Two World Wars: lest we forget

jan-final-copy

Moses’ Migration: a link with Letterkenny

may-final-copy

Diamond Wedding: till death do us part.

One year on, the challenge is complete.  The monthly quilt titles vary from “GRADUATE GRANDPARENTS: Emancipation and Education”, featuring an alphabet sampler using the periodic table, to “A DIAMOND WEDDING: Till Death us do Part”, featuring large scale seventeenth century boxers and “BORN TO CHARLES WALLS: So Many Children”, in the style of a traditional birth sampler but on an historic family fabric, the one surviving sixty year old first size towelling nappy!  I was able to use contemporary versions of eighteenth and nineteenth century British Isles and world maps to illustrate past economic migration and current globalisation as it has affected my family.  A pattern sampler format gave me scope to explore plaited stitches as a link to straw plaiting forebears.  Other sampler genres such as house and garden, darning, memorial, moral and technique based ones provided plenty more scope to visually document family history.
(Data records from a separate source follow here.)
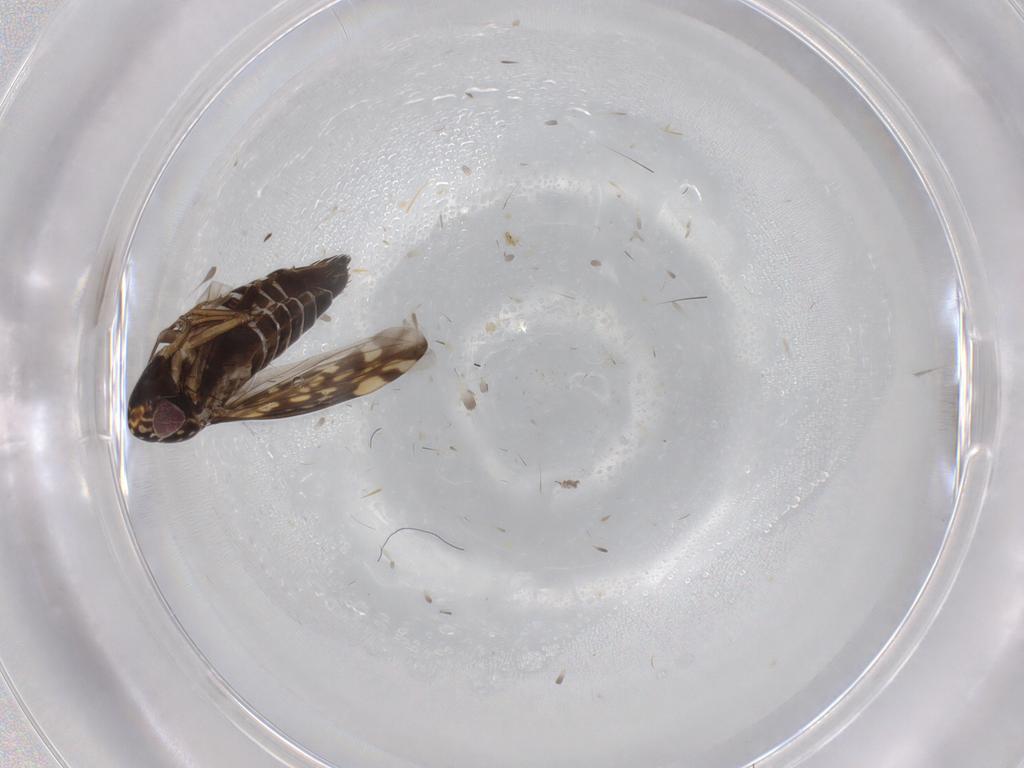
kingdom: Animalia
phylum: Arthropoda
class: Insecta
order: Hemiptera
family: Cicadellidae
In addition to the designing and stitching, it has been enormous fun both to explore the historical facts and their social context.  I have recorded everything on the computor to be digitally saved for the future, as textiles, like us, are only transient!  By way of hard copies, I have presented the text, together with the quilt images, in a square book format so I can provide plenty for my future descendents to inherit without dispute.

I will bring a copy of the book to the AGM for members to have a look at.